# [Problem]
Below are entries. Pull out all lines containing "Moot".

# [Listed records]
====

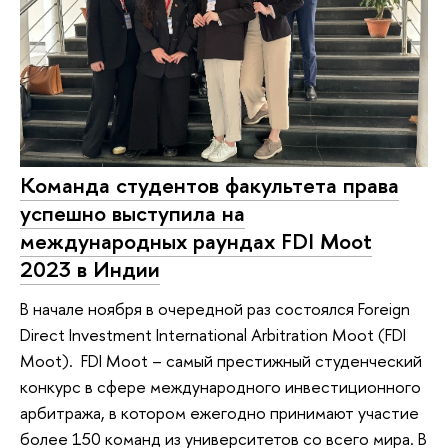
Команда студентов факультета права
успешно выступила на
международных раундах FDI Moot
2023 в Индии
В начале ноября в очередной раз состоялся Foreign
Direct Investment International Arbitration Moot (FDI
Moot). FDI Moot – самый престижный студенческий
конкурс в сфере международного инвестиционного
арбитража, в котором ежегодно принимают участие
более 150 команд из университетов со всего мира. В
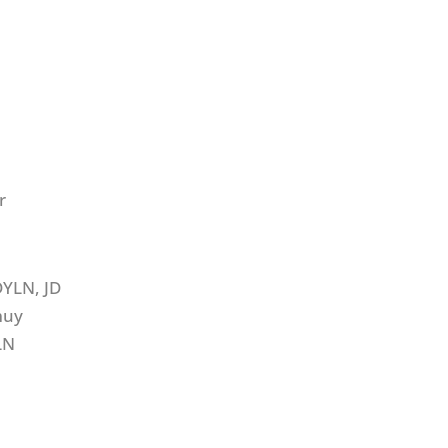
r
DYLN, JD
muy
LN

====

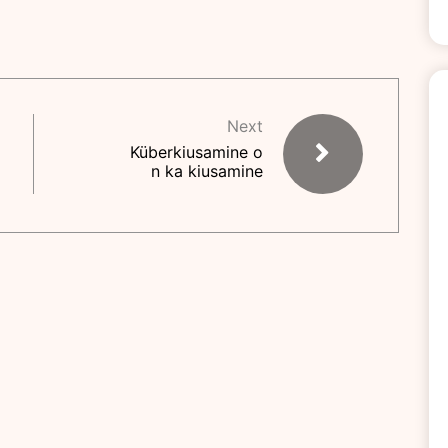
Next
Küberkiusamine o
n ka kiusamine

====

# [Problem solution]
международных раундах FDI Moot
Direct Investment International Arbitration Moot (FDI
Moot). FDI Moot – самый престижный студенческий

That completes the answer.